2024/10/07 12:05:10 [warn] 1#0: the "user" directive makes sense only if the master process runs with super-user privileges, ignored in /kong_prefix/nginx.conf:7
nginx: [warn] the "user" directive makes sense only if the master process runs with super-user privileges, ignored in /kong_prefix/nginx.conf:7
2024/10/07 12:05:14 [notice] 1#0: [lua] init.lua:791: init(): [request-debug] token for request debugging: ccbb05a0-6e76-4cb7-9e5d-346690a3c69f
2024/10/07 12:05:14 [emerg] 1#0: bind() to unix:/kong_prefix/sockets/we failed (98: Address already in use)
nginx: [emerg] bind() to unix:/kong_prefix/sockets/we failed (98: Address already in use)
2024/10/07 12:05:14 [notice] 1#0: try again to bind() after 500ms
2024/10/07 12:05:14 [emerg] 1#0: bind() to unix:/kong_prefix/sockets/we failed (98: Address already in use)
nginx: [emerg] bind() to unix:/kong_prefix/sockets/we failed (98: Address already in use)
2024/10/07 12:05:14 [notice] 1#0: try again to bind() after 500ms
2024/10/07 12:05:14 [emerg] 1#0: bind() to unix:/kong_prefix/sockets/we failed (98: Address already in use)
nginx: [emerg] bind() to unix:/kong_prefix/sockets/we failed (98: Address already in use)
2024/10/07 12:05:14 [notice] 1#0: try again to bind() after 500ms
2024/10/07 12:05:14 [emerg] 1#0: bind() to unix:/kong_prefix/sockets/we failed (98: Address already in use)
nginx: [emerg] bind() to unix:/kong_prefix/sockets/we failed (98: Address already in use)
2024/10/07 12:05:14 [notice] 1#0: try again to bind() after 500ms
2024/10/07 12:05:14 [emerg] 1#0: bind() to unix:/kong_prefix/sockets/we failed (98: Address already in use)
nginx: [emerg] bind() to unix:/kong_prefix/sockets/we failed (98: Address already in use)
2024/10/07 12:05:14 [notice] 1#0: try again to bind() after 500ms
2024/10/07 12:05:14 [emerg] 1#0: still could not bind()
nginx: [emerg] still could not bind()

[joran-fonjallaz]

FYI: the "deadlock" is removed by restarting the pods manually

kubectl -n kong-dbless delete pods --selector=app.kubernetes.io/instance=kong-green

then kong KIC pods (controller and gateways) restart normally.

[StarlightIbuki]

It seems your issue has been resolved.
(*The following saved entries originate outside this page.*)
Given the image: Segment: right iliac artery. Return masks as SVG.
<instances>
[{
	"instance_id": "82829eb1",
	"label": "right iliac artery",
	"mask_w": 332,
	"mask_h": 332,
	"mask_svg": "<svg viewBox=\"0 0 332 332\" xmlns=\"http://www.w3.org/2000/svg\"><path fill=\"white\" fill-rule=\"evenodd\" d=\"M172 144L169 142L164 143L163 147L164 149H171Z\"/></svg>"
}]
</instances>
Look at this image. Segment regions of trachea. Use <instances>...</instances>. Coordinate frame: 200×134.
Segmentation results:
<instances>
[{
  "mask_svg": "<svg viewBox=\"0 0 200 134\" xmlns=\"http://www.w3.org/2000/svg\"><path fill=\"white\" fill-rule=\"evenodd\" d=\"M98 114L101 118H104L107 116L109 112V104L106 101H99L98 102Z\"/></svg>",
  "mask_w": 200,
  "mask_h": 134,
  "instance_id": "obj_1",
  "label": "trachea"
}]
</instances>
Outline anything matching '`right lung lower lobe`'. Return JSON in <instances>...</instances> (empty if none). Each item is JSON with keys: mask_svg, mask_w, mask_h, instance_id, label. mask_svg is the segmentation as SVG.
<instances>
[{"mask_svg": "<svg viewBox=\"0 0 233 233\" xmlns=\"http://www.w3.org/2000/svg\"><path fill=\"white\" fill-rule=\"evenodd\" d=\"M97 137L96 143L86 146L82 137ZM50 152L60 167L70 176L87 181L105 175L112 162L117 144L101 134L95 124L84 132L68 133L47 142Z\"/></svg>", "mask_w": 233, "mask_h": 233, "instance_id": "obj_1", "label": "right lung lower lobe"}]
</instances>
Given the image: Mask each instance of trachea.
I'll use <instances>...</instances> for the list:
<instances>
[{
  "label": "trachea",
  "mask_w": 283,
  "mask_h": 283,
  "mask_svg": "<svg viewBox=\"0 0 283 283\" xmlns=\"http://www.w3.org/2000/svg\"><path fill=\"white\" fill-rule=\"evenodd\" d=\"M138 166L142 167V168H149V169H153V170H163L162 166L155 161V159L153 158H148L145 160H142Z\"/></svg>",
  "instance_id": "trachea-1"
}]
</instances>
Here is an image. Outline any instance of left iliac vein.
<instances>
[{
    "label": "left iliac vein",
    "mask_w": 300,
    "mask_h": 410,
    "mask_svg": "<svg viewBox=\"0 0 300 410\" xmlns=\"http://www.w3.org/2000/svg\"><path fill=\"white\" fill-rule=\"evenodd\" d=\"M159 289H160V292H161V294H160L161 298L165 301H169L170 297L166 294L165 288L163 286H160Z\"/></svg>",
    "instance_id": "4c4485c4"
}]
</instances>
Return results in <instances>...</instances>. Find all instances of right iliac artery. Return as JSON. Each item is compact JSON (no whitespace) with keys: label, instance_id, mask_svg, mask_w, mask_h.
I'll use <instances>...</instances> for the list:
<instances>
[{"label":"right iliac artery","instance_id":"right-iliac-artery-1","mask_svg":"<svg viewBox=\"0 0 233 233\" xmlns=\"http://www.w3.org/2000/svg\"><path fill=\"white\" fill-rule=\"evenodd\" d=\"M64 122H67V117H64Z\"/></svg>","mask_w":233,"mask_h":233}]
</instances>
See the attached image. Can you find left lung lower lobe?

Feel free to reopen if you have any further concern.

[joran-fonjallaz]

thanks @StarlightIbuki for taking this issue. However, your answer doesn't help much. Could you please point me to the resolution ? How has this issue been solved ? And what's the fix ?

Thank you in advance

[StarlightIbuki]

thanks @StarlightIbuki for taking this issue. However, your answer doesn't help much. Could you please point me to the resolution ? How has this issue been solved ? And what's the fix ?

Thank you in advance

Sorry I thought you had found the solution. @randmonkey Could you also take a look into this?